POPE Francis was accused yesterday of covering up the Chilean church child abuse scandal after reports he had read the allegations in 2015.

The US Associated Press (AP) agency said it had obtained an eight-page letter from Juan Carlos Cruz graphically detailing his accusations of abuse at the hands of Reverend Fernando Karadima while Bishop Juan Barros looked on.

On the last day of his trip to Chile last month — intended to restore faith in the Church in the wake of the scandal — the pontiff angered victims by calling allegations of the bishop’s complicity “calumny.”

When confronted by a reporter on his flight out of the country, the pope said: “You, in all good will, tell me that there are victims, but I haven’t seen any, because they haven’t come forward.”

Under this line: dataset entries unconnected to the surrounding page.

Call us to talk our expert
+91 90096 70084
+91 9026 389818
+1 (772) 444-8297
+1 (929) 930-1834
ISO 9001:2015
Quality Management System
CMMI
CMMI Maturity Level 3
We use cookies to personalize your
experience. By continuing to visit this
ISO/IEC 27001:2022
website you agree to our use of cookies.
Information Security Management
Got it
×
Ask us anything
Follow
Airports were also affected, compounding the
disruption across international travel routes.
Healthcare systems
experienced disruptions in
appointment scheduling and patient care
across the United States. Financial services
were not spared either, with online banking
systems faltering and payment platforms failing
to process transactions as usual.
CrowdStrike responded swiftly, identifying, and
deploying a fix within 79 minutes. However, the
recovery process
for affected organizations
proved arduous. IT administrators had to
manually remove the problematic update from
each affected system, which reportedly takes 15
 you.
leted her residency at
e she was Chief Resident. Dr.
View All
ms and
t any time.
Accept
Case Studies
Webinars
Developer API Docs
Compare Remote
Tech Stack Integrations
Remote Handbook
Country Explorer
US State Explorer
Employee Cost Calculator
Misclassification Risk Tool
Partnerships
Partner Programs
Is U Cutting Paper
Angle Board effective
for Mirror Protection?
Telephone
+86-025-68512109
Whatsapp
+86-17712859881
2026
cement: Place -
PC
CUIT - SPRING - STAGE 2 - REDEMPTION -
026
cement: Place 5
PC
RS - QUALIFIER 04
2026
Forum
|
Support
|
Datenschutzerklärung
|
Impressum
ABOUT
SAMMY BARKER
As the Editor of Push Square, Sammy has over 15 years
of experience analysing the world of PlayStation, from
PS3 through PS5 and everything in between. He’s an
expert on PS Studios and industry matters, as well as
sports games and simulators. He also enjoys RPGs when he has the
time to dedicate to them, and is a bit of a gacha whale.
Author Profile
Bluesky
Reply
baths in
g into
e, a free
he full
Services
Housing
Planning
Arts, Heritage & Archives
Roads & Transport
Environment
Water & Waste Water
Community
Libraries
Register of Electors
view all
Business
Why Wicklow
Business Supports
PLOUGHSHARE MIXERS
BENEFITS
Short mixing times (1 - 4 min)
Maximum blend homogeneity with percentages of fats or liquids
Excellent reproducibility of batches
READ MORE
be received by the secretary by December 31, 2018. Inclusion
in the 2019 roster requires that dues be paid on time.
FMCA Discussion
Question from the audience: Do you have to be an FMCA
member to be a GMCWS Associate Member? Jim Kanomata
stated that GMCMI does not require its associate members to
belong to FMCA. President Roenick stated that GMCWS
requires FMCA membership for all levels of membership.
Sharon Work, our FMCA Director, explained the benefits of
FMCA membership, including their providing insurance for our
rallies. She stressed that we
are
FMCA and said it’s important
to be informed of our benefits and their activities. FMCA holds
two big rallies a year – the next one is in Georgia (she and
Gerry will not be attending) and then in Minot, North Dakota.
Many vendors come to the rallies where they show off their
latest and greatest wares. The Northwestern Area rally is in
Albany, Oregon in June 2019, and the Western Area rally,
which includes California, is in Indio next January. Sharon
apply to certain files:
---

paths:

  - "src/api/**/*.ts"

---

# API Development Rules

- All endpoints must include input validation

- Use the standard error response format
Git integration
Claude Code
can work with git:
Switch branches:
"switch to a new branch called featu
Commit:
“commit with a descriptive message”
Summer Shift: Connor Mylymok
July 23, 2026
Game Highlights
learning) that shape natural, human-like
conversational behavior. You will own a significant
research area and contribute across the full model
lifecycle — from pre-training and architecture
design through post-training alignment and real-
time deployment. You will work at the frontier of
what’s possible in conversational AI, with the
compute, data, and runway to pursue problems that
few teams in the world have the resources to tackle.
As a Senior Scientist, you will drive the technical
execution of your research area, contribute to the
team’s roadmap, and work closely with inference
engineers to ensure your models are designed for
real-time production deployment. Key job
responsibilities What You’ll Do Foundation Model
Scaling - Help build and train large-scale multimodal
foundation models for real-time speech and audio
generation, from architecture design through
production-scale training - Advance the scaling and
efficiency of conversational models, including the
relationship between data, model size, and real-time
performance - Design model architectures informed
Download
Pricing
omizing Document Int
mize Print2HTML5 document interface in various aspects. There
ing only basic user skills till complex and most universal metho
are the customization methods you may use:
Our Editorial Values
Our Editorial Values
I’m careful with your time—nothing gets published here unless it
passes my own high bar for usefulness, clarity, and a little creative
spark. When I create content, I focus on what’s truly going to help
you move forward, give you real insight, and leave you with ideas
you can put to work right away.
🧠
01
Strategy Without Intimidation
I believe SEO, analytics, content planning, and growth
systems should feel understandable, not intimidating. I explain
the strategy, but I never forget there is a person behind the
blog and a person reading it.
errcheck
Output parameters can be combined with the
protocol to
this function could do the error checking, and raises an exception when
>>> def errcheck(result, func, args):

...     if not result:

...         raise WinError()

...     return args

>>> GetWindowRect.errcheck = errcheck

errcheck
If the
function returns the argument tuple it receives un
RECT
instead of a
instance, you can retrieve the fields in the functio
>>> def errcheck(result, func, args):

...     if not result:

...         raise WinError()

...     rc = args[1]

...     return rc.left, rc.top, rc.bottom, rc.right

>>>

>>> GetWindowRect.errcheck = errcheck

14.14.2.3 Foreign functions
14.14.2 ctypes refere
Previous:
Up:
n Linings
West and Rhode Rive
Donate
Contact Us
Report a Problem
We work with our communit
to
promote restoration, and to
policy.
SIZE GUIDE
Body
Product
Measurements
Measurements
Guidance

But members of the Vatican’s sexual abuse commission met Francis’s top adviser Cardinal Sean O'Malley on April 12 2015 to explain their objections to Father Barros’s appointment as bishop of Osorno, and gave him the letter to deliver to the pope.

“He assured us he would give it to the pope and speak of the concerns,” then commission member Marie Collins said. “And at a later date, he assured us that that had been done.”

Mr Cruz, who now lives in the US city of Philadelphia, heard the same.

“Cardinal O'Malley called me after the pope's visit here in Philadelphia and he told me, among other things, that he had given the letter to the pope — in his hands,” he said in an interview at his home on Sunday.

Neither the Vatican nor Cardinal O’Malley responded to multiple requests for comment.